• **Given information**:
++++++++

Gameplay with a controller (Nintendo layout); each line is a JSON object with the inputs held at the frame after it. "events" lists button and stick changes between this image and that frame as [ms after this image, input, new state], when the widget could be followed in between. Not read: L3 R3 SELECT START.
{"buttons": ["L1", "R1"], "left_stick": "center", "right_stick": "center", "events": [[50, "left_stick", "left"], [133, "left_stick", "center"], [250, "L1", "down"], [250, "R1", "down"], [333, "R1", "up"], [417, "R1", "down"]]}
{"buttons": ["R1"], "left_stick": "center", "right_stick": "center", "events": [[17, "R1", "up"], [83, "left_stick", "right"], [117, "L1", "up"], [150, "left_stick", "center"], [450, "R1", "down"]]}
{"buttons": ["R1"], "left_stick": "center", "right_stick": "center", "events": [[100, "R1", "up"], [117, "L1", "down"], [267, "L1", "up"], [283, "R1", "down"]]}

++++++++

• **What to do**: Given the listing above, print all of it word for word.

• **Response**:
Gameplay with a controller (Nintendo layout); each line is a JSON object with the inputs held at the frame after it. "events" lists button and stick changes between this image and that frame as [ms after this image, input, new state], when the widget could be followed in between. Not read: L3 R3 SELECT START.
{"buttons": ["L1", "R1"], "left_stick": "center", "right_stick": "center", "events": [[50, "left_stick", "left"], [133, "left_stick", "center"], [250, "L1", "down"], [250, "R1", "down"], [333, "R1", "up"], [417, "R1", "down"]]}
{"buttons": ["R1"], "left_stick": "center", "right_stick": "center", "events": [[17, "R1", "up"], [83, "left_stick", "right"], [117, "L1", "up"], [150, "left_stick", "center"], [450, "R1", "down"]]}
{"buttons": ["R1"], "left_stick": "center", "right_stick": "center", "events": [[100, "R1", "up"], [117, "L1", "down"], [267, "L1", "up"], [283, "R1", "down"]]}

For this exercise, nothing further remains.